*** Passage for review Section Begins ***
Question

How do you solve `\frac { 1} { x + 1} - 2= \frac { 2} { x - 2}`?

Answer 1

`x = 0` or `x = 0.5`

Explanation:

find the LCM (lowest common multiple) of all denominators shown:

that is, `(x+1)` and `(x-2)`.

since these two expressions have no common factors, the LCM can only be found by multiplying them together.
*** Passage for review Section Ends ***
*** Records shown Section Begins ***
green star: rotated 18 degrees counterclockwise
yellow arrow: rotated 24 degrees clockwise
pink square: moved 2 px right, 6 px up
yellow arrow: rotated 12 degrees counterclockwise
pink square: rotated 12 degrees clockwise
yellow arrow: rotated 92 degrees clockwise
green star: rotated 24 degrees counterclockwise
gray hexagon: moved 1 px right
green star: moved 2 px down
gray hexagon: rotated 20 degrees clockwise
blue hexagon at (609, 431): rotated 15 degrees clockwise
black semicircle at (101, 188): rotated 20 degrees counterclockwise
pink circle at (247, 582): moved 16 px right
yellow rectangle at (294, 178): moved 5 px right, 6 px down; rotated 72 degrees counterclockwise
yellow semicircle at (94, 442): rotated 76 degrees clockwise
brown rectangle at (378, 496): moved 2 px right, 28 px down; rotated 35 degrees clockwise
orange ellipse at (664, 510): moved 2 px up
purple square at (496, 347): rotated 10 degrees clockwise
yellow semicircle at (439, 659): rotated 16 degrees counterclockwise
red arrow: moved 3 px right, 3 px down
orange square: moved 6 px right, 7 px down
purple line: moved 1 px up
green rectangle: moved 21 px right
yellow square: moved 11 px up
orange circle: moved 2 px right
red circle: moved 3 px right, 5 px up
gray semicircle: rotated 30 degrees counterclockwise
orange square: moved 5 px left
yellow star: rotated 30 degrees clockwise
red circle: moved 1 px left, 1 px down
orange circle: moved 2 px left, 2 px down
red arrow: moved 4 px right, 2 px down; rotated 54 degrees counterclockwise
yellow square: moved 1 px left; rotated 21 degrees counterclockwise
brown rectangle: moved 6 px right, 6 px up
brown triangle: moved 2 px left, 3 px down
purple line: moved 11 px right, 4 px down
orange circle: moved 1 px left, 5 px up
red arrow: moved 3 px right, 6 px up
*** Records shown Section Ends ***
Parts of the exercise ::
1. Decide whether each statement agrees with the worked solution to the rational equation. Answer yes or no for each, and quote the deciding words of the text. (a) The solutions given are x = 0 and x = 0.5. (b) The two denominators share a common factor. (c) The LCM is obtained by multiplying the denominators together.
2. Carry on the worked solution to the rational equation from its last sentence.

Answers in order ::
1.
(a) Yes: "`x = 0` or `x = 0.5`"
(b) No: "since these two expressions have no common factors"
(c) Yes: "the LCM can only be found by multiplying them together"

2.
`(x+1)(x-2) = x^2-x-2`

`1/(x+1) = (x-2)/(x^2-x-2)`

`-2 = (-2x^2+2x+4)/(x^2-x-2)`

`2/(x-2) = (2(x+1))/(x^2-x-2) = (2x+2)/(x^2-x-2)`

the fractions rewritten give the equation

`(x-2)/(x^2-x-2) + (-2x^2+2x+4)/(x^2-x-2) = (2x+2)/(x^2-x-2)`

to remove the denominator, multiply all the terms by `x^2-x-2:`

`(x-2) + (-2x^2+2x+4) = 2x+2`

`x-2 -2x^2 + 2x + 4 = 2x+ 2`

collect like terms on either side:

`x + 2x -2 + 4 -2x^2 = 2x+ 2`
`-2x^2 + 3x + 2 = 2x+2`

subtract `(2x+2):`

`-2x^2+x = 0`

`-2x^2` and `x` have a common factor of `-x`, meaning that
`-x(2x-1) = 0`

either `-x = 0`, or `2x - 1 = 0`.

if `-x = 0`, then `x` is also `0`.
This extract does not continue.